Auch bei den Steuern rechnet Vesper für 2005 mit weiteren Ausfällen in Höhe von zwei Milliarden Euro allein für den Bund. Grund seien unter anderem zu optimistische Annahmen der Bundesregierung über die Lohnentwicklung. Außerdem sei völlig offen, ob das Erfassungssystem für die Lkw-Maut, das ab Januar 2005 in Betrieb gehen soll, einwandfrei funktioniere und damit die im Haushalt verplanten 1,5 Milliarden Euro Mautgebühren tatsächlich eingenommen werden könnten, erläuterte Vesper.

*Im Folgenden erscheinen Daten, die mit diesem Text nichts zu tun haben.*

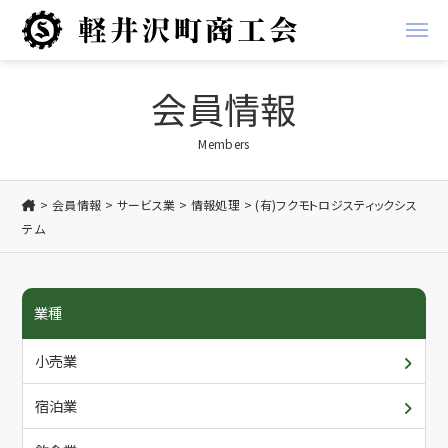
経営支援
会員情報
経営
地域振興事業
Members
金融
軽井沢ブランド
会員情報
サービス業
情報処理
(有)フクモトロジスティックシス
テム
税務
お知らせ
労務
商工会からのお知らせ
商工会について
業種
創業支援
会員からのお知らせ
概要・アクセス/ご利用案内
会員情報
小売業
共済
入会について
各種書類ダウンロード
宿泊業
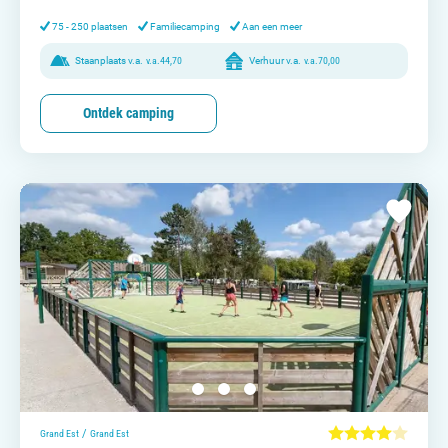
75 - 250 plaatsen
Familiecamping
Aan een meer
Staanplaats v.a.
v.a.
44,70
Verhuur v.a.
v.a.
70,00
Ontdek camping
/
Grand Est
Grand Est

Der Aufschwung soll es richten

Eichel äußerte unmittelbar vor Beginn der Haushaltsberatungen im Bundestag am heutigen Dienstag die Hoffnung, dass sich die Etatlage durch eine anspringende Binnenkonjunktur bald bessert. "Die Lage ist außerordentlich schwierig", räumte Eichel in der ARD ein. Es gebe allerdings die Hoffnung, dass Deutschland derzeit eine konjunkturelle Wende zum besseren erlebe.

Wenn nun auch die Binnenkonjunktur anziehe, stünden die Chancen für bessere Steuereinnahmen und weniger Ausgaben zur Finanzierung der hohen Arbeitslosigkeit gut. "Was an Unsicherheit bleibt, ist die Konjunkturentwicklung", sagte Eichel. "Es sieht so aus, als wenn es besser wird".

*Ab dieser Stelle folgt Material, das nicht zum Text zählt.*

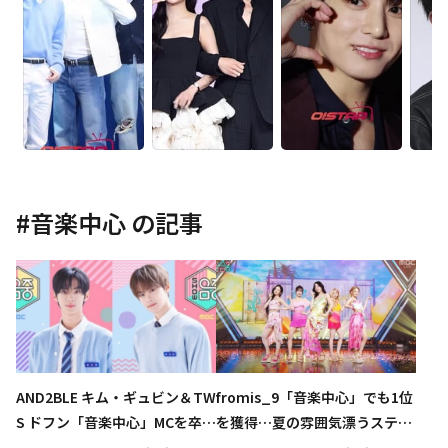
#
音楽中心
の記事
AND2BLE キム・ギュビン＆TW
fromis_9「音楽中心」でも1位
S ドフン「音楽中心」MCを卒業
を獲得…夏の雰囲気漂うステー
へ“支えてくれた皆さんに感謝”
ジ披露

Eichel bekräftigte, dass die Bundesregierung weiter mit einem Wirtschaftswachstum zwischen 1,5 und zwei Prozent in diesem Jahr rechnet. Den Vorwurf der Opposition, in seinem Haushalt 2005 seien "Luftbuchungen" enthalten, wies er zurück.

Union fordert neuen Entwurf

Zusatzbelastungen durch Hartz IV

Der CDU-Haushaltsexperte Dietrich Austermann hatte Eichel zuvor aufgefordert, seinen Haushaltsentwurf 2005 zurückzuziehen. Er begründete seine Forderung im Inforadio Berlin-Brandenburg mit vielfältigen Risiken, die nicht berücksichtigt worden seien und die den Etat in die Verfassungswidrigkeit treiben dürften. So verursache allein die Hartz-IV-Reform Zusatzbelastungen von rund fünf Milliarden Euro.

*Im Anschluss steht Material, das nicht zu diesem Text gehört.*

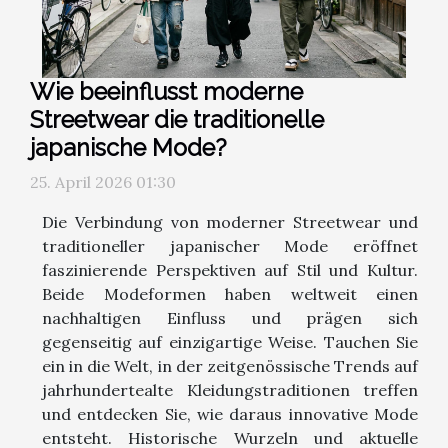
Wie beeinflusst moderne
Streetwear die traditionelle
japanische Mode?
25. April 2026 01:30
Die Verbindung von moderner Streetwear und
traditioneller japanischer Mode eröffnet
faszinierende Perspektiven auf Stil und Kultur.
Beide Modeformen haben weltweit einen
nachhaltigen Einfluss und prägen sich
gegenseitig auf einzigartige Weise. Tauchen Sie
ein in die Welt, in der zeitgenössische Trends auf
jahrhundertealte Kleidungstraditionen treffen
und entdecken Sie, wie daraus innovative Mode
entsteht. Historische Wurzeln und aktuelle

Der Bund könne wegen des langsamen wirtschaftlichen Aufschwungs auch nicht mit höheren Steuereinnahmen rechnen. Austermann bekundete im Grundsatz die Gesprächsbereitschaft der Union, an der Kürzung von weiteren Steuervergünstigungen mitzuarbeiten, und verwies auf die Steinkohlehilfen. "Wir wollen einen kontinuierlichen Abbau der Subventionen, da kann man mit uns reden."

Eichels Haushaltsentwurf für 2005 sieht Ausgaben von rund 258 Milliarden Euro vor bei einer Neuverschuldung von 22 Milliarden Euro. Damit liegen die neuen Schulden entsprechend den Vorgaben der Verfassung unter den Investitionen, die auf 22,8 Milliarden Euro veranschlagt sind. Der Finanzminister hat außerdem Privatisierungserlöse von über 15 Milliarden Euro eingeplant und strebt an, 2005 zum ersten Mal nach drei Jahren wieder mit dem Etatdefizit unter der europäischen Obergrenze von drei Prozent des Bruttoinlandsprodukts zu bleiben.